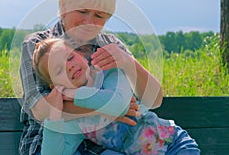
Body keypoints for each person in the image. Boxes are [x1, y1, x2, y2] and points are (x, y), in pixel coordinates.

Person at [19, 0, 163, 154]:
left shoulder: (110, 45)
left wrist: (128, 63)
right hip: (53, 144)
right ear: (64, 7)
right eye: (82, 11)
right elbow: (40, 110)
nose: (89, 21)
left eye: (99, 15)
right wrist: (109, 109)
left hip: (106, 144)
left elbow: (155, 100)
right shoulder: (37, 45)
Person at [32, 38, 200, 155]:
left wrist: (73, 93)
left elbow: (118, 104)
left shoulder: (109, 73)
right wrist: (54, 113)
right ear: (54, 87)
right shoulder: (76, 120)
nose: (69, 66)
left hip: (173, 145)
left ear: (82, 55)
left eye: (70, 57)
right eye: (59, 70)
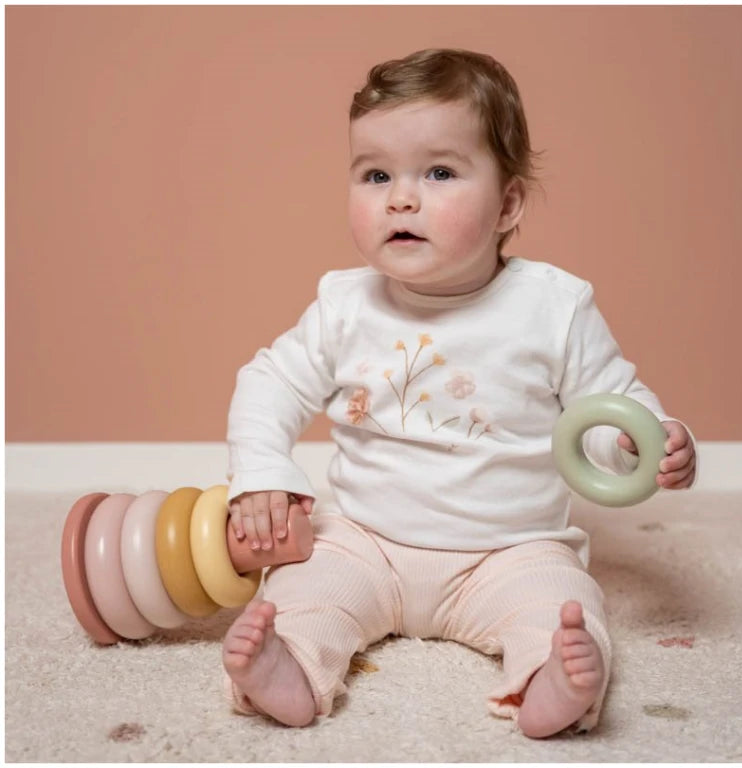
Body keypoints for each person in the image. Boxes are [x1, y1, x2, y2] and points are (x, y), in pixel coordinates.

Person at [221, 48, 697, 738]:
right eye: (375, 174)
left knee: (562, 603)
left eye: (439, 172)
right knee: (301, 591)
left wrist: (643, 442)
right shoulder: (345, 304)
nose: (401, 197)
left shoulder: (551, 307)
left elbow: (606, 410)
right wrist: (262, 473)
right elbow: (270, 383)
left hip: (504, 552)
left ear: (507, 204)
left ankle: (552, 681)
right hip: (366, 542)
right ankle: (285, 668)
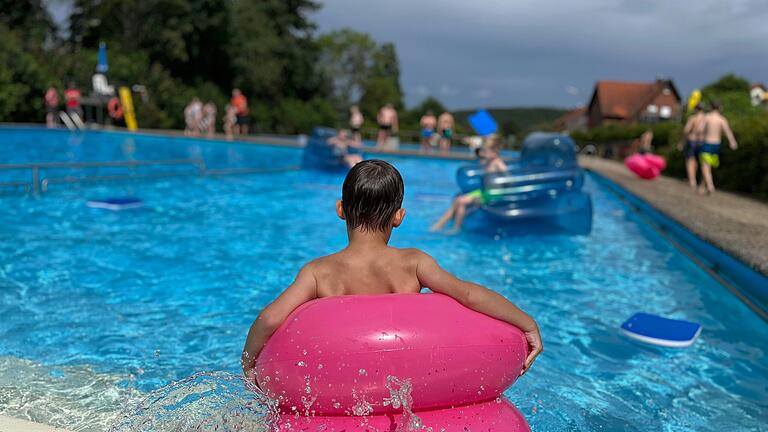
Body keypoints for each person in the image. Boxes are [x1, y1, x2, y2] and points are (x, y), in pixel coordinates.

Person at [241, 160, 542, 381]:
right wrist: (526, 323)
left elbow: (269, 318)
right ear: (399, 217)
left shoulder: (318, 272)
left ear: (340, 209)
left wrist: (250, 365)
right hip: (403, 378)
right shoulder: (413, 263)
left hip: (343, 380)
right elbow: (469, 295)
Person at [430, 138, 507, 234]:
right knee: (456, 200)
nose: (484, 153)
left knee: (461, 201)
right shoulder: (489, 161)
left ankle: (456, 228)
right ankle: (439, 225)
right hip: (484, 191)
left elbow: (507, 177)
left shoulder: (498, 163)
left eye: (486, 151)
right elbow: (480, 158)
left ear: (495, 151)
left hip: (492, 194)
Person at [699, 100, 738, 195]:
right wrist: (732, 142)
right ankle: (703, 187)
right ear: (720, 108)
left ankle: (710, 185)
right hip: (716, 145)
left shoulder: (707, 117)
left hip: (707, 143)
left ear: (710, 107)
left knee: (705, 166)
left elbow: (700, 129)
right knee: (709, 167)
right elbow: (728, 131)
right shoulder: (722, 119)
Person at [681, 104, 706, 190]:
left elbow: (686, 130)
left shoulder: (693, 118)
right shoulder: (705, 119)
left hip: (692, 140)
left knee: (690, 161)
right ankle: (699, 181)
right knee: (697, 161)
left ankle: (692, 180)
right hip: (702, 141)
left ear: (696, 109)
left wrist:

**EXERCISE**
Set down again, exactly, the lines of the material above from its first line to the one with "right elbow: (728, 131)", inclusive. Leave the pictures out.

**SOLUTION TO THE PROBLEM**
Body keypoints for each person in the image. Boxes are [x1, y1, x2, y2] and points are (x, y), in pixel coordinates.

Person at [19, 0, 163, 154]:
left shoulder: (110, 45)
left wrist: (128, 63)
right hip: (53, 144)
right ear: (64, 7)
right eye: (82, 11)
right elbow: (40, 110)
nose: (89, 21)
left eye: (99, 15)
right wrist: (109, 109)
left hip: (106, 144)
left elbow: (155, 100)
right shoulder: (37, 45)
Person at [32, 38, 200, 155]:
left wrist: (73, 93)
left elbow: (118, 104)
left shoulder: (109, 73)
right wrist: (54, 113)
right ear: (54, 87)
right shoulder: (76, 120)
nose: (69, 66)
left hip: (173, 145)
left ear: (82, 55)
left eye: (70, 57)
right eye: (59, 70)
Body keypoints for each person in the image. Boxes are [x1, y1, x2, y2] and points are (x, y), in pixel coordinates.

Person at [221, 48, 697, 738]:
right eye: (375, 174)
left knee: (562, 603)
left eye: (439, 172)
right knee: (301, 591)
left wrist: (643, 442)
right shoulder: (345, 304)
nose: (401, 197)
left shoulder: (551, 307)
left elbow: (606, 410)
right wrist: (262, 473)
right elbow: (270, 383)
left hip: (504, 552)
left ear: (507, 204)
left ankle: (552, 681)
right hip: (366, 542)
right ankle: (285, 668)
Body keypoints for each person in the image. Boxes are [x1, y1, x2, y2] and points are (x, y), in pixel coordinates.

Person at [241, 160, 542, 381]:
right wrist: (526, 323)
left elbow: (269, 318)
right ear: (399, 217)
left shoulder: (318, 272)
left ear: (340, 209)
left wrist: (250, 365)
right hip: (403, 378)
right shoulder: (413, 263)
left hip: (343, 380)
right elbow: (469, 295)
Person at [430, 138, 507, 234]:
right knee: (456, 200)
nose: (484, 153)
left knee: (461, 201)
right shoulder: (489, 161)
left ankle: (456, 228)
right ankle: (439, 225)
right hip: (484, 191)
left elbow: (507, 177)
left shoulder: (498, 163)
left eye: (486, 151)
right elbow: (480, 158)
left ear: (495, 151)
left hip: (492, 194)
Person at [699, 100, 738, 195]:
right wrist: (732, 142)
right ankle: (703, 187)
right ear: (720, 108)
left ankle: (710, 185)
right hip: (716, 145)
left shoulder: (707, 117)
left hip: (707, 143)
left ear: (710, 107)
left knee: (705, 166)
left elbow: (700, 129)
right knee: (709, 167)
right elbow: (728, 131)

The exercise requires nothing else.